| Assignment |
Only the lines below between the ones containing "Datenverarbeitung beruht im" and "## Sortieren", inclusive, are to be reproduced, each exactly as it stands.

··· Record extracts ···

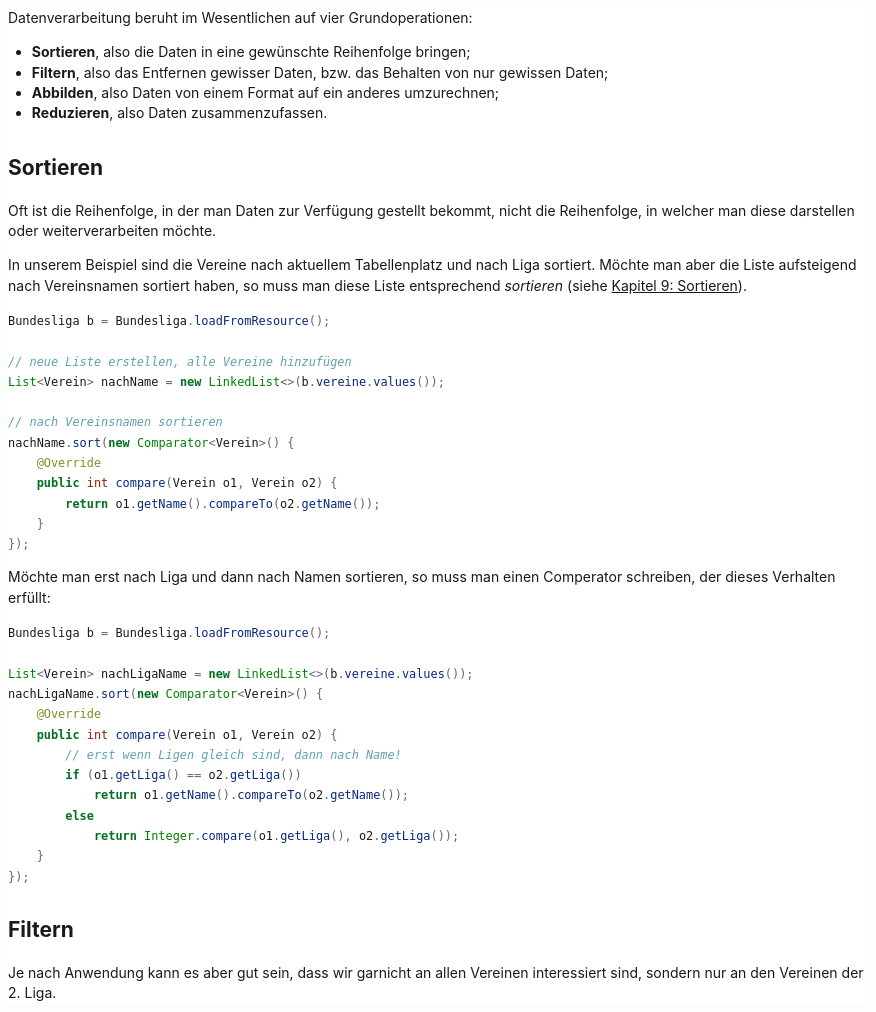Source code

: Datenverarbeitung beruht im Wesentlichen auf vier Grundoperationen:

- **Sortieren**, also die Daten in eine gewünschte Reihenfolge bringen;
- **Filtern**, also das Entfernen gewisser Daten, bzw. das Behalten von nur gewissen Daten;
- **Abbilden**, also Daten von einem Format auf ein anderes umzurechnen;
- **Reduzieren**, also Daten zusammenzufassen.


## Sortieren

Oft ist die Reihenfolge, in der man Daten zur Verfügung gestellt bekommt, nicht die Reihenfolge, in welcher man diese darstellen oder weiterverarbeiten möchte.

In unserem Beispiel sind die Vereine nach aktuellem Tabellenplatz und nach Liga sortiert.
Möchte man aber die Liste aufsteigend nach Vereinsnamen sortiert haben, so muss man diese Liste entsprechend _sortieren_ (siehe [Kapitel 9: Sortieren](/09-sortieren/)).

```java
Bundesliga b = Bundesliga.loadFromResource();

// neue Liste erstellen, alle Vereine hinzufügen
List<Verein> nachName = new LinkedList<>(b.vereine.values());

// nach Vereinsnamen sortieren
nachName.sort(new Comparator<Verein>() {
	@Override
	public int compare(Verein o1, Verein o2) {
		return o1.getName().compareTo(o2.getName());
	}
});
```

Möchte man erst nach Liga und dann nach Namen sortieren, so muss man einen Comperator schreiben, der dieses Verhalten erfüllt:

```java
Bundesliga b = Bundesliga.loadFromResource();

List<Verein> nachLigaName = new LinkedList<>(b.vereine.values());
nachLigaName.sort(new Comparator<Verein>() {
	@Override
	public int compare(Verein o1, Verein o2) {
		// erst wenn Ligen gleich sind, dann nach Name!
		if (o1.getLiga() == o2.getLiga())
			return o1.getName().compareTo(o2.getName());
		else
			return Integer.compare(o1.getLiga(), o2.getLiga());
	}
});
```


## Filtern

Je nach Anwendung kann es aber gut sein, dass wir garnicht an allen Vereinen interessiert sind, sondern nur an den Vereinen der 2. Liga.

···

| Response |
: Datenverarbeitung beruht im Wesentlichen auf vier Grundoperationen:

- **Sortieren**, also die Daten in eine gewünschte Reihenfolge bringen;
- **Filtern**, also das Entfernen gewisser Daten, bzw. das Behalten von nur gewissen Daten;
- **Abbilden**, also Daten von einem Format auf ein anderes umzurechnen;
- **Reduzieren**, also Daten zusammenzufassen.


## Sortieren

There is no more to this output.